Do you think this is true?
No, it is not true. The word "growth" is most accurately used to describe physical growth. To use it in the way that you suggest is an abstraction, not to mention a delusion. A construct grounded in wishful thinking, betraying the basest sort of longing. Physical growth is real. Children start out very short and get taller. They literally grow up. Their feet get bigger. Their arms get longer. Their teeth come out. New teeth come in. I recently had a tooth pulled, and, believe me, I waited in vain. To replace the one tooth that came out, I had to buy three teeth at the cost of a semester at Yale. I am now in a position where I can no longer afford my own teeth. I am living beyond my means simply to chew. So much for lifelong growth. If it doesn't apply to teeth, it doesn't apply.
Endless growth, like endless youth, is not to be found in nature. We live in an era enthralled by nature, obsessed by it, worshipful of it, yet at the same time entirely unwilling to accept its reality. If nature is not reality, then what is? Perhaps it is not really nature that people love. Perhaps it is not really love. Perhaps it is a myth. A canard. A fairy tale. A lie.
You cannot kill an elephant. An elephant. We now value elephants very highly. Because we're not allowed to kill them, we can't use their ivory to make piano keys. We have to keep them, even though, in my opinion, for the elephant it could only be considered a step up to become a piano. You cannot make a piano out of an elephant anymore. To me it is a testament to man's ingenuity and inventiveness that we ever thought to make a piano out of an elephant to begin with. I personally know that if I had looked at an elephant I would not have seen a piano. I am grateful to the person who did.
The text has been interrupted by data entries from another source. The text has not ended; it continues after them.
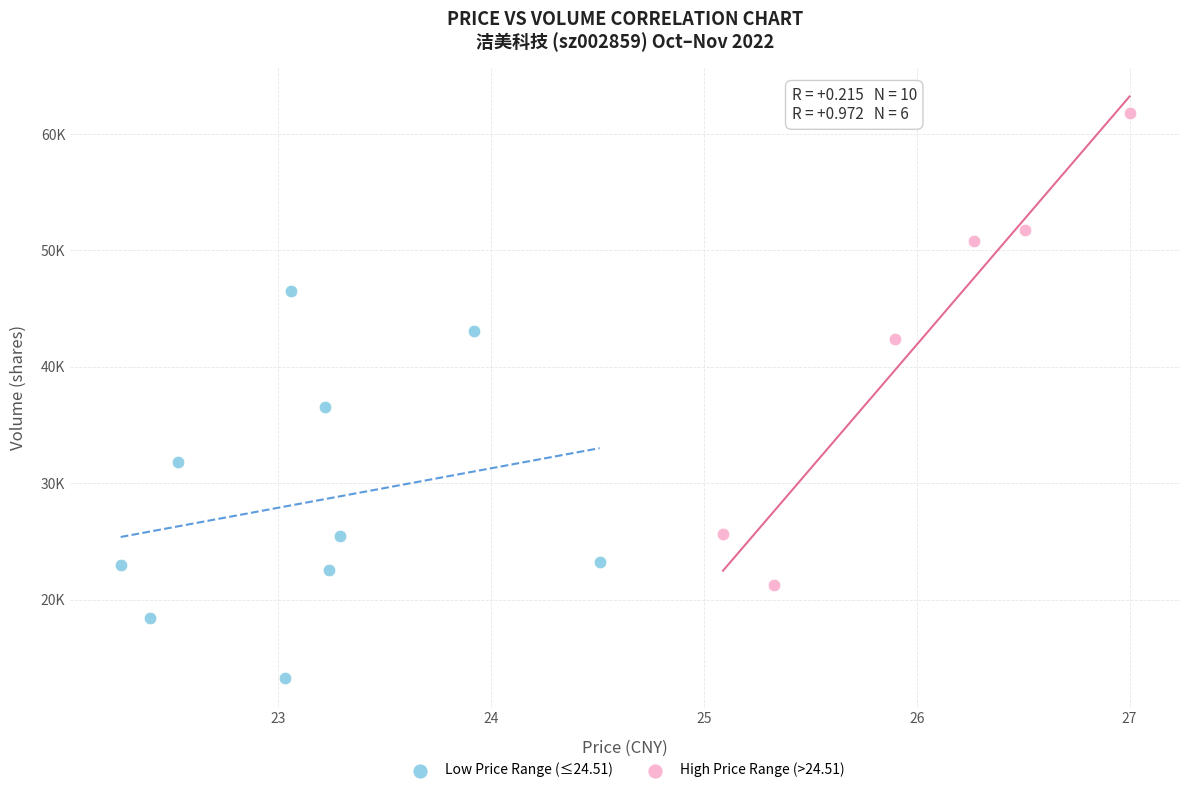

Which series reaches the minimum Y coordinate?

Low Price Range (≤24.51)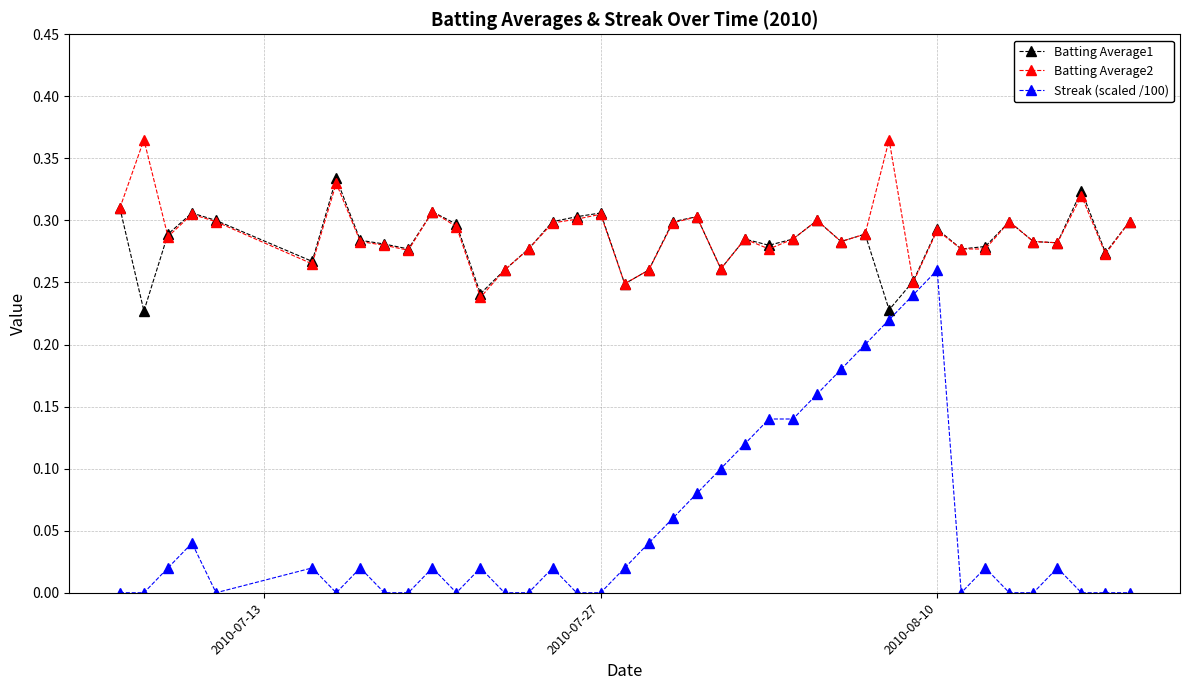

Which series has the widest spread of values?

Streak (scaled /100)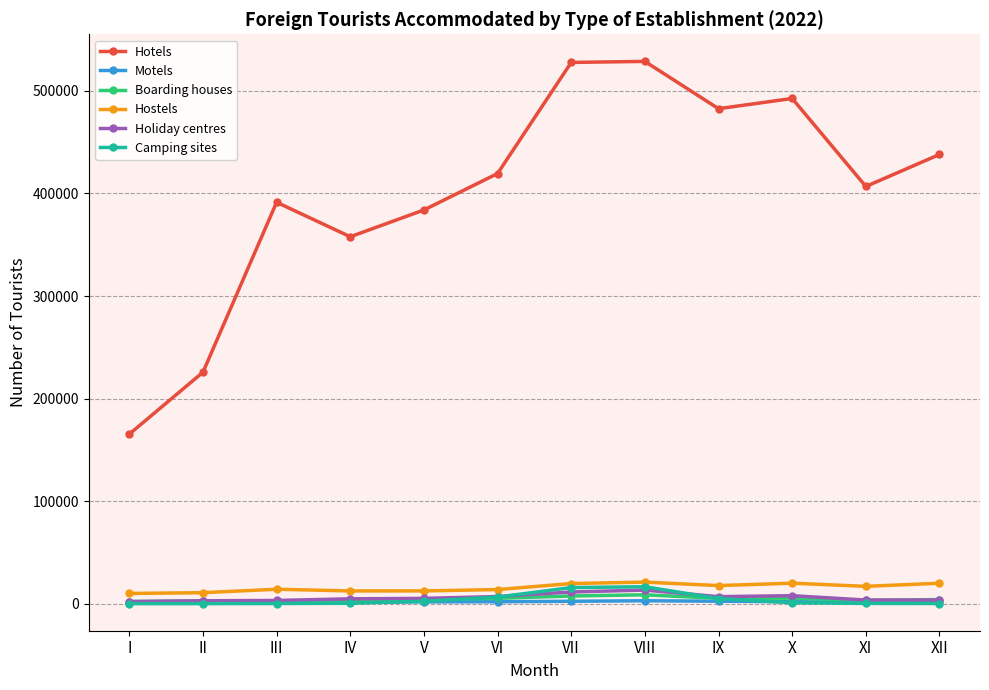

What value does the Camping sites series have at XII, to the nearest 10?

150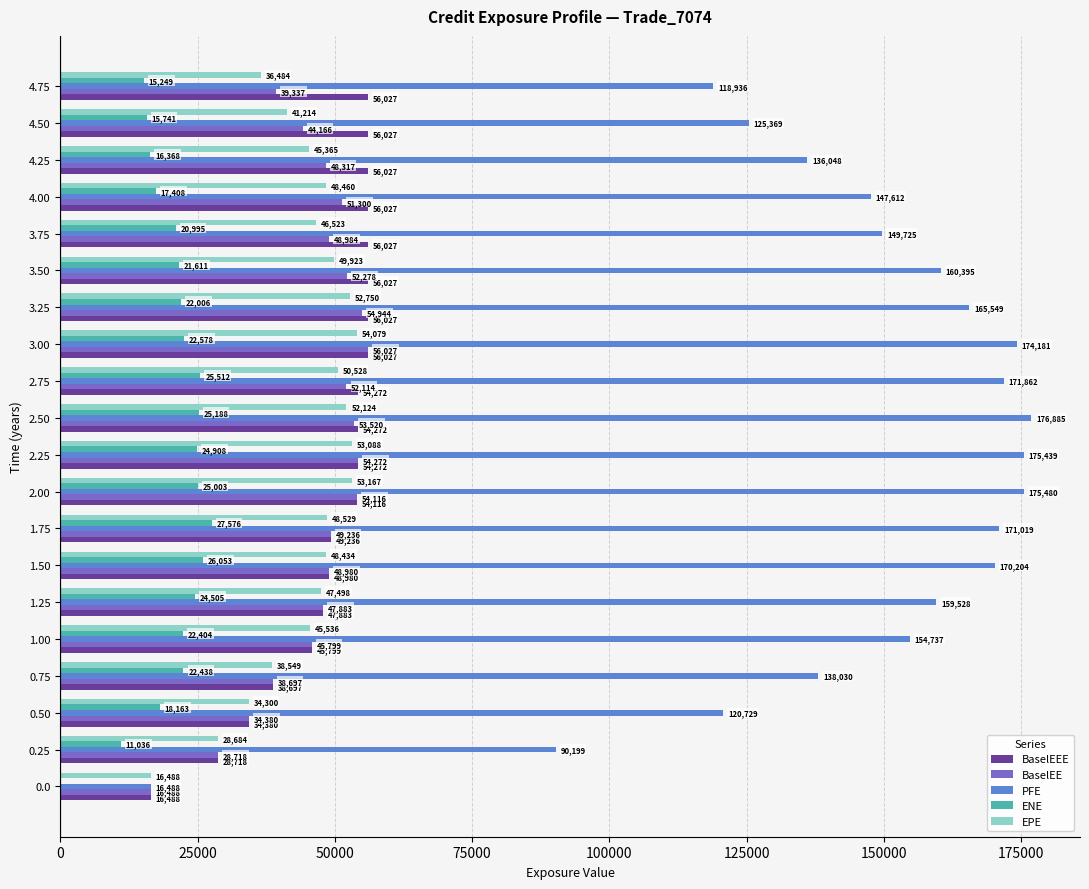

The value of EPE at 3.50 is 49923.2. True or false?

True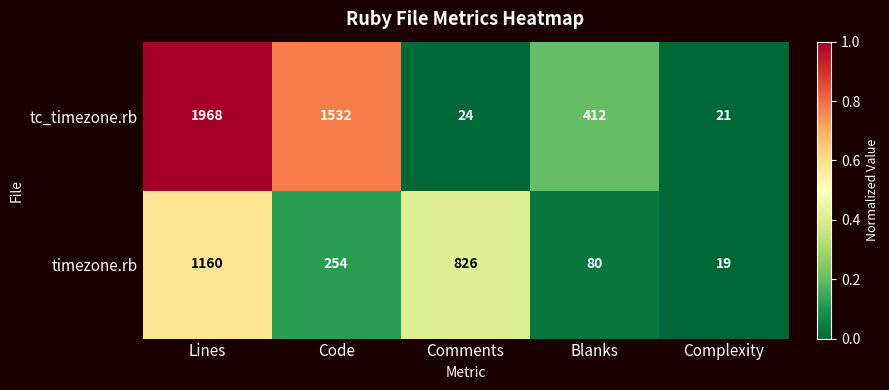

What is the sum of all tc_timezone.rb values?

3957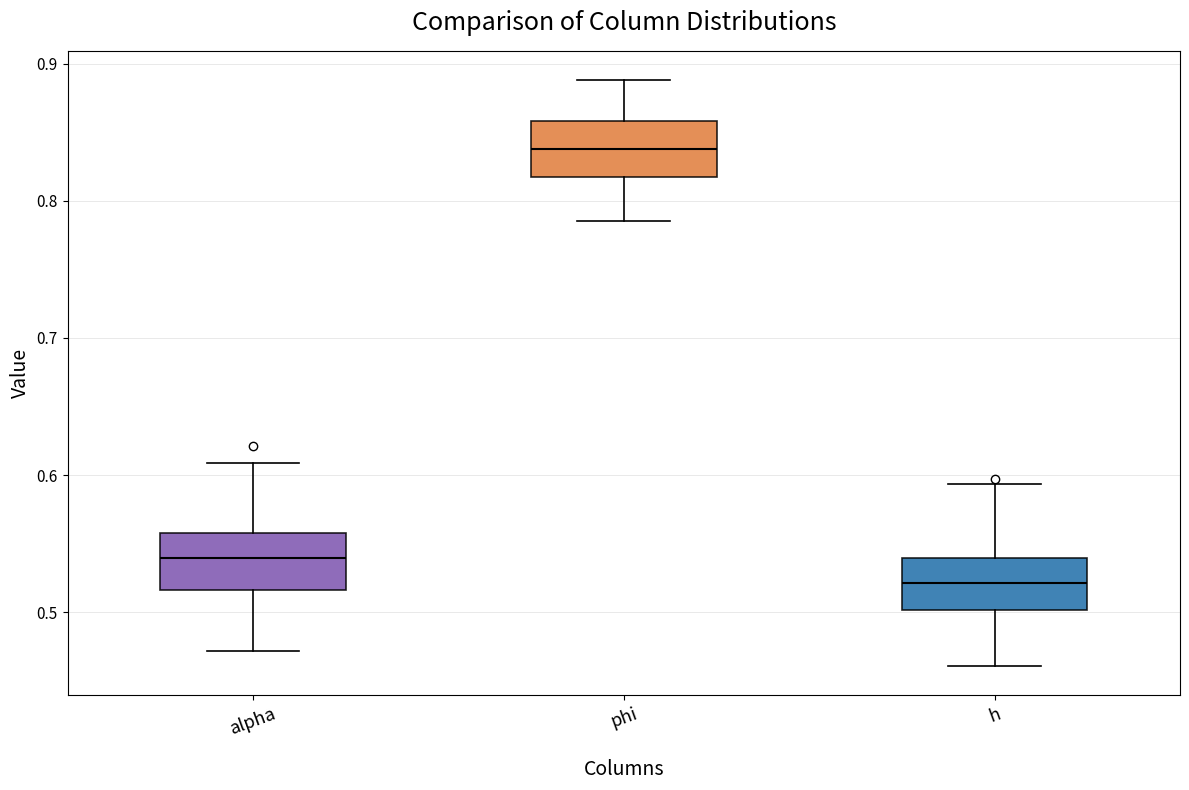

Where does the upper whisker of the box for h end on the y-axis? The values are not printed on the chart, so give them approximately, as read against the axis.

0.59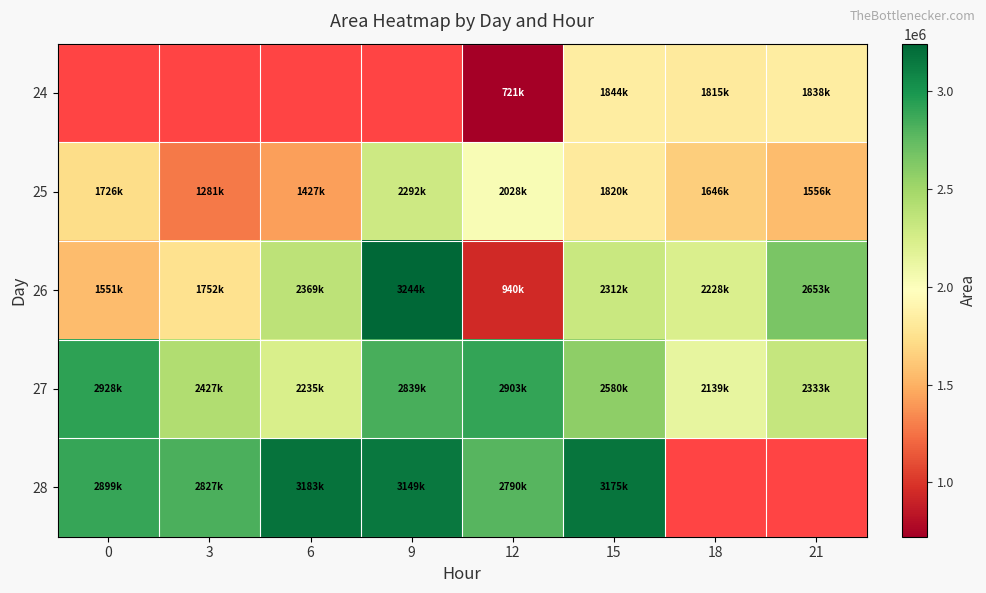

What is the approximate value of 25 at 12?

2028125.0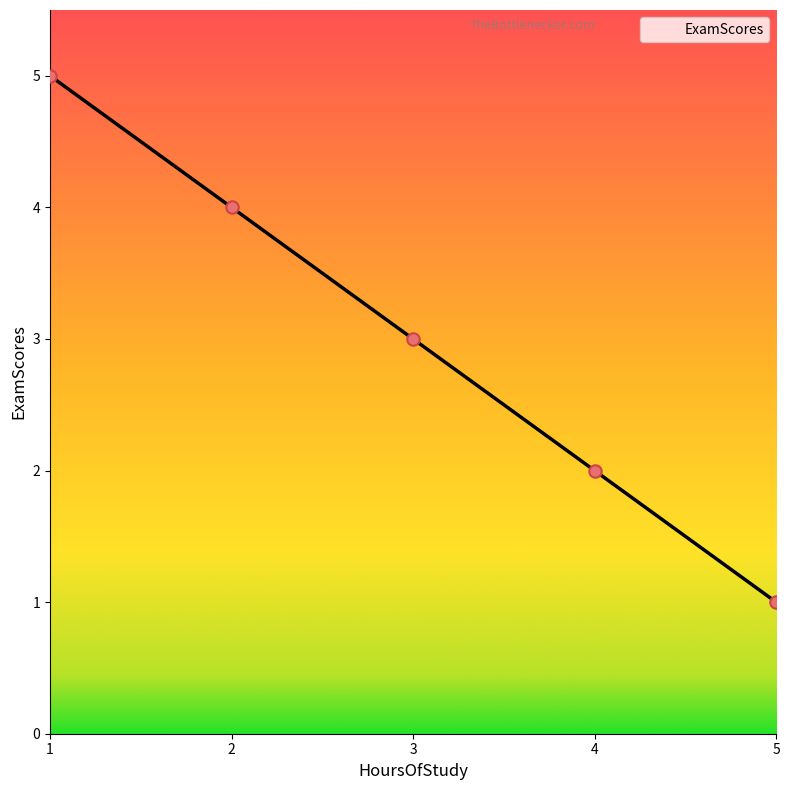

Which has a higher value, 5 or 3?

3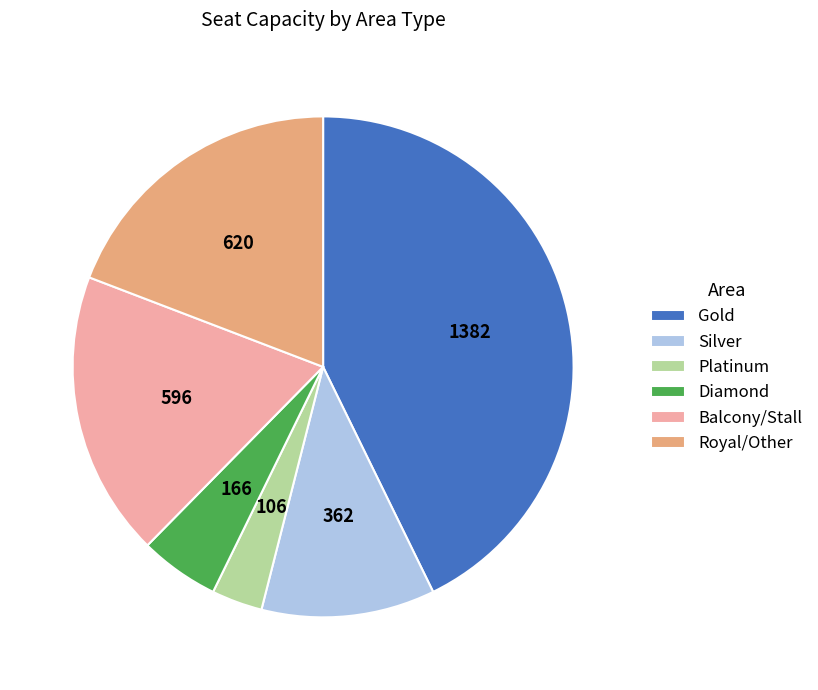

Which slice is the smallest?

Platinum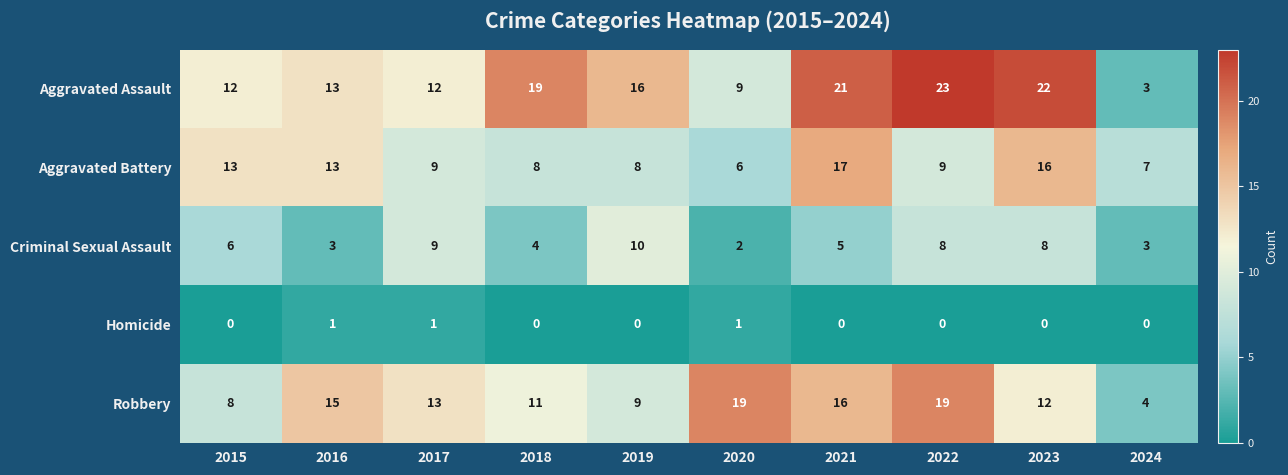

What is the total value across all series at 2017?

44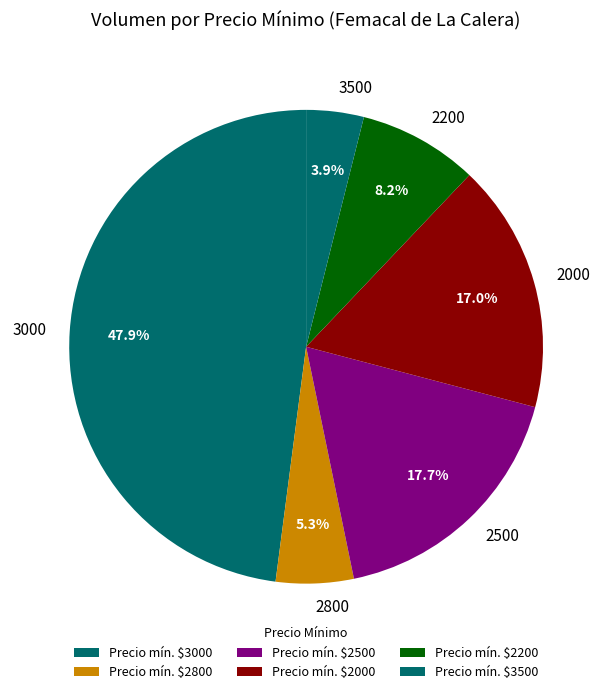

Is there a majority slice in this chart?

No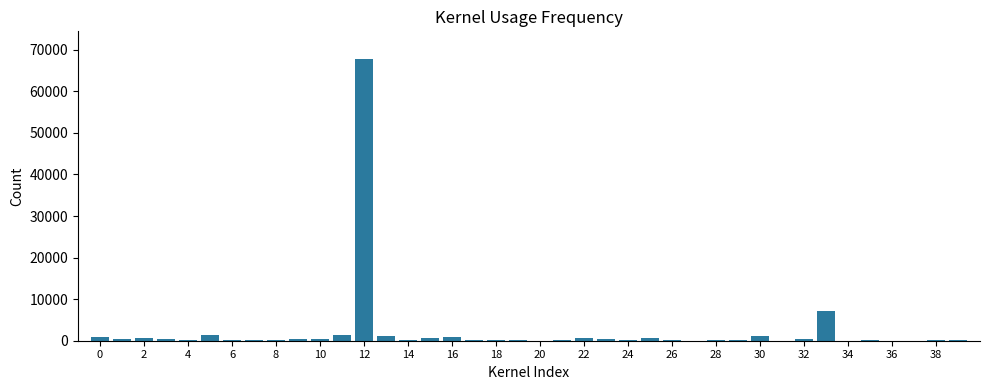

What is the sum of all values?

88582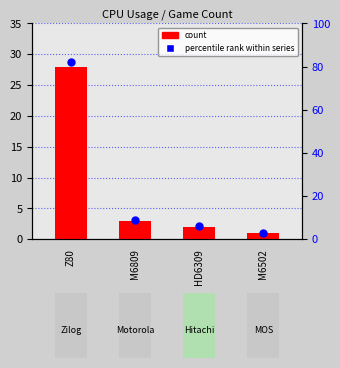

What are all the series names shown in the legend?

count, percentile rank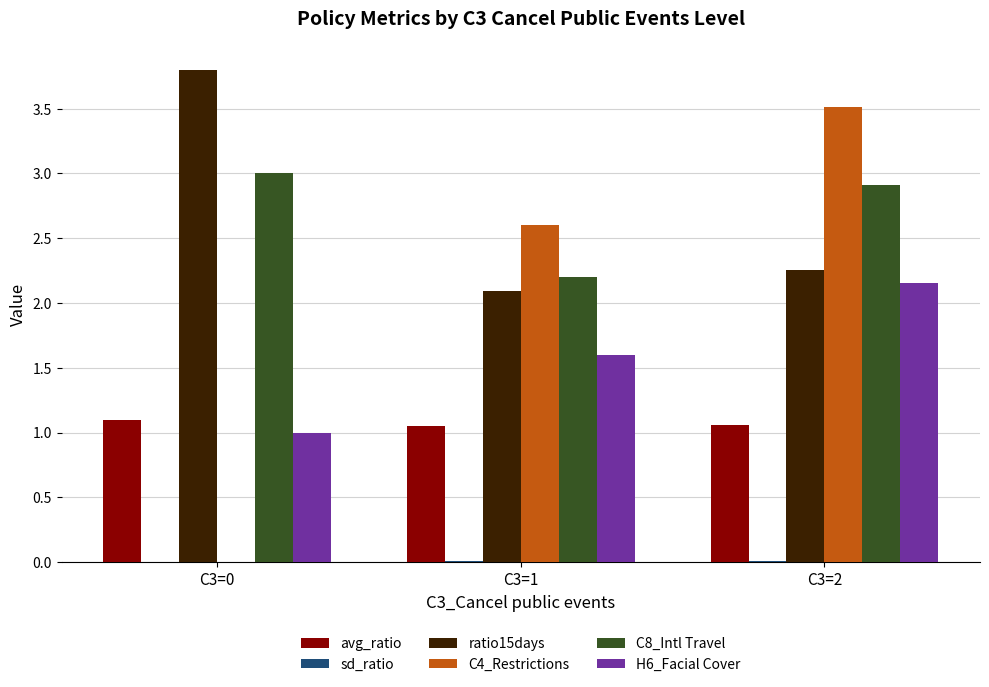

At which category is the sum across all series the highest?

C3=2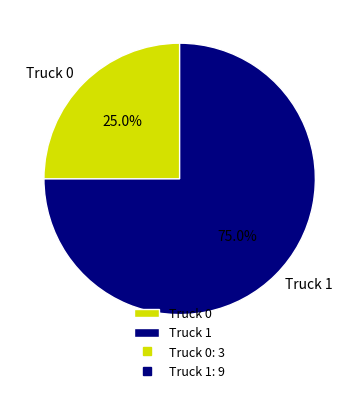

Approximately how many times larger is the value at Truck 1 compared to Truck 0?

3.0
This is what humans are for, to see an elephant and make a piano. We now live in an era where you're not allowed to make a piano out of an elephant. That we ever could, I'm awestruck. That we no longer do, I'm sunk in despair. An elephant should be happy that it can even be a piano. We may not have the perfectibility of man, but we do have the perfectibility of elephant. We can make the elephant into a piano. I personally do not think an elephant would ever have thought to make a piano out of a man.
Do we prohibit the killing of elephants because we love elephants so much? Because we love nature so much? Because we loathe pianos? Or because when it comes to nature we have decided to make certain selections so unnatural that they come close to achieving the condition of art? We love elephants in their natural state, but abhor people in theirs.
People wholly unable to form a single coherent notion seem to have no trouble at all entertaining diametrically opposed points of view. Save the whales, get rid of the gray. Old-growth forests, new-growth hair. Organic tomatoes, silicone breasts.
Perhaps it is not really the elephant's life span that concerns us. Perhaps we have decided that it is easier to deal with the elephant's mortality than it is to deal with our own. It is, after all, easy enough not to kill an elephant. You simply have to not kill an elephant. What could be simpler? What could be more humane? What could be a greater tribute to our empathy, our compassion? All of which we have for elephants, none of which we have for ourselves. Gray, wrinkled, hardly lithe, the elephant is a thing of beauty— the first wife, a thing of the past.